Но когда, после смерти Мусоргского, в театральную дирекцию было представлено другое крупное создание Мусоргского, его посмертная опера „Хованщина“, музыкальный комитет почти единогласно решил, что эту оперу принимать на сцену не должно. Тот самый капельмейстер, который так безобразно, по-свойски распоряжался с „Борисом Годуновым“, громогласно объявлял теперь, что „довольно, дескать, нам и одной радикальной оперы“. Члены комитета, товарищи и приятели капельмейстера или подчиненные ему во всем певцы и певицы, придакивали своему запевале и подавали голос против Мусоргского и его недоступного для них создания. Чего же и ожидать было от людей мало сведущих, вовсе не музыкальных и музыкально необразованных, а только практиков и рутинеров! Дело идет о новом роде и стиле музыки, а вопрос о том, чтоб „быть“ или „не быть“, вручен для решения людям, которые и в старом-то еще ничего не уразумеют, не то что в новом, вновь нарождающемся, еще не утвержденном привычкой и школой! Два члена комитета, настоящие музыканты, Н. А. Римский-Корсаков и Ц. А. Кюи, незадолго перед тем приглашенные в этот комитет, тотчас же вышли оттуда вон, говоря, что в таком собрании „им нечего делать“. И действительно, это была напрасная и странная попытка. Глубоко понимающих, истинно талантливых художников мудрено привести к одному взгляду, к одному образу мыслей, к одному понятию с низменными рутинерами и ординарными „практиками“. Телегу им не свезти вместе: „лебедь рвется в облака, рак пятится назад!“ Истинным музыкантам оставалось отряхнуть прах с ног своих — и уйти. Они так и сделали.

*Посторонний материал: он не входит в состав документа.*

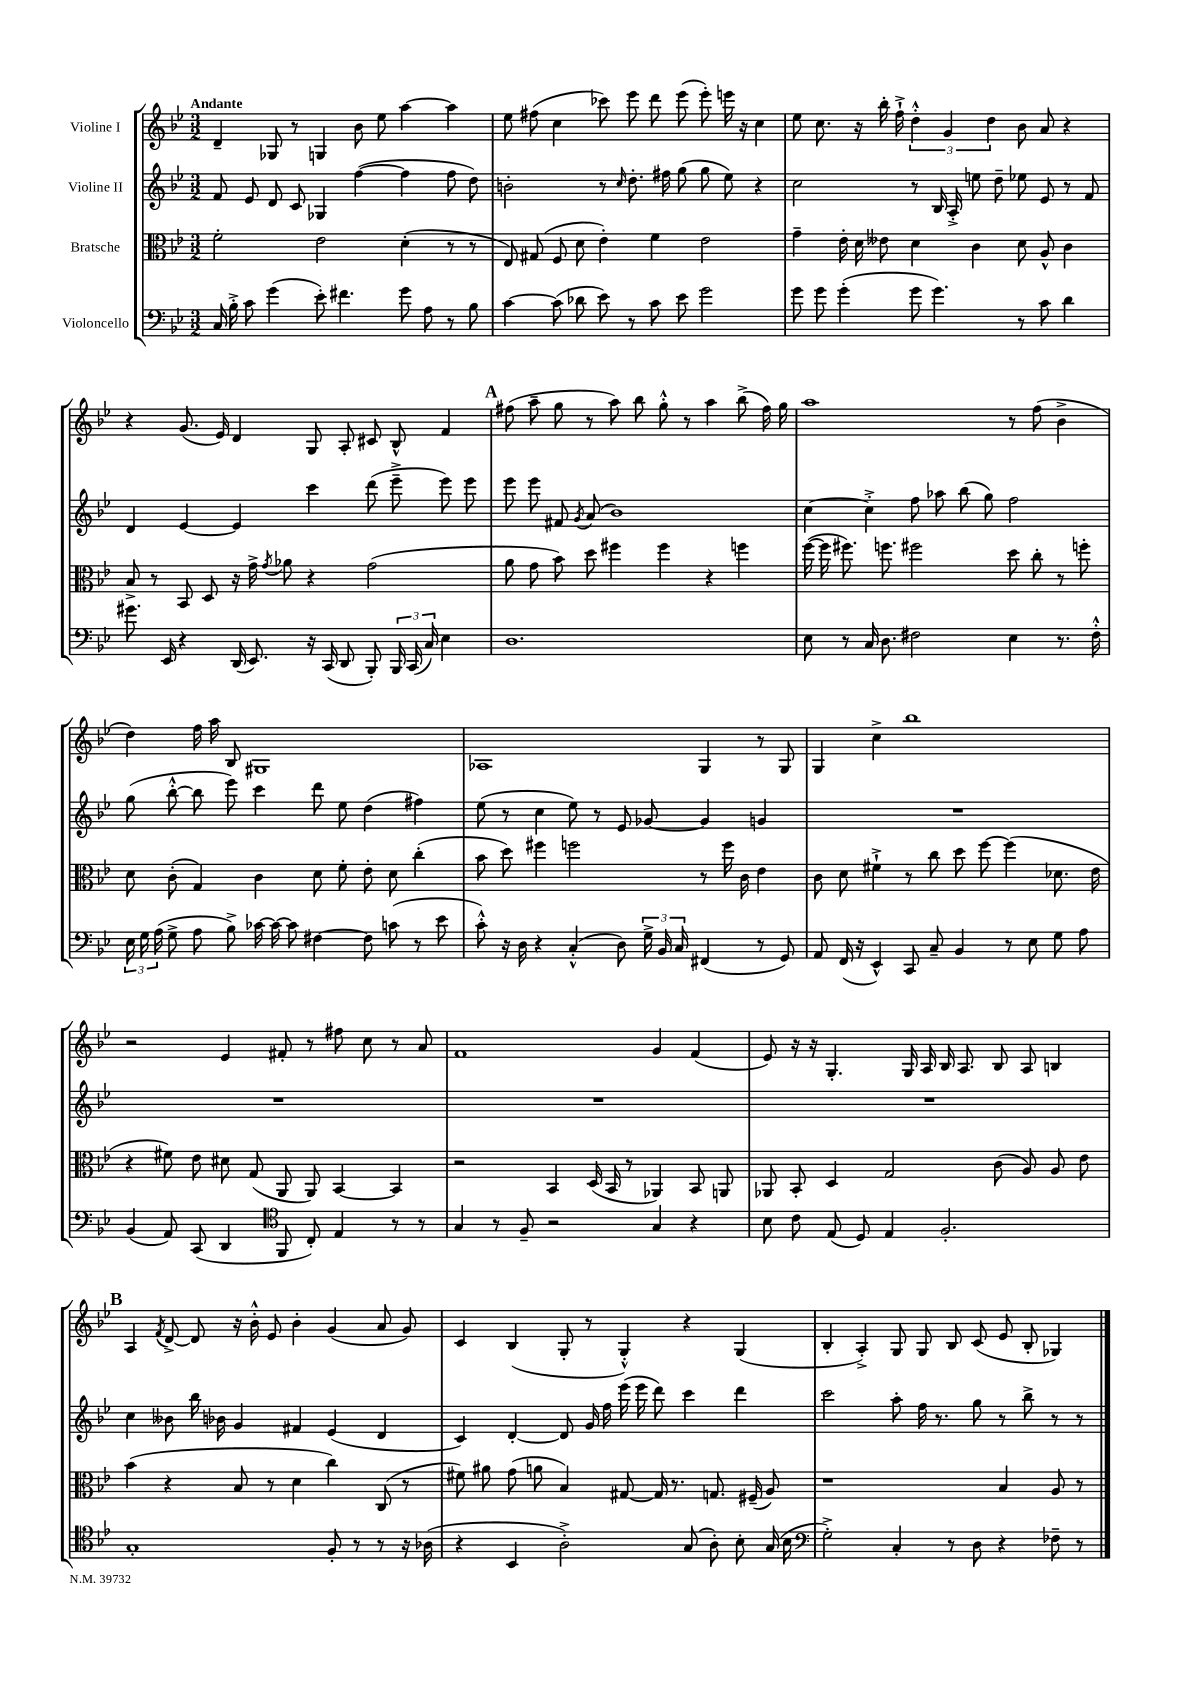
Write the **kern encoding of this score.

С тех пор прошло целых пять лет. Никто на казенной сцене и не подумал, что есть у нас крупное талантливое создание, против которого мы виноваты, которому надо же когда-нибудь оказать справедливость, которое надо же вывести из позорной тюрьмы, присужденной ему невежеством и неразумием. Где, в каком краю Европы, опять-таки спрошу я, мыслимо что-нибудь подобное? Везде жаждут, ищут, просят новых созданий, жалуются на их недостаток, а то бы сейчас вывели их с радостью и торжеством на свет божий, — а у нас они и есть, да их душат и запирают на замок, им не дают выглянуть из позорных цепей и безумного изгнания. Мыслимо ли, например, чтоб в Германии утаивали и упорно запрещали бы давать на сцене которую-нибудь еще неигранную оперу Вагнера? У нас это вполне мыслимо, и никто не возмущен, никто не приходит в негодование. Все в порядке. Капельмейстеры и бессмысленные антихудожественные комитеты могут делать, что хотят.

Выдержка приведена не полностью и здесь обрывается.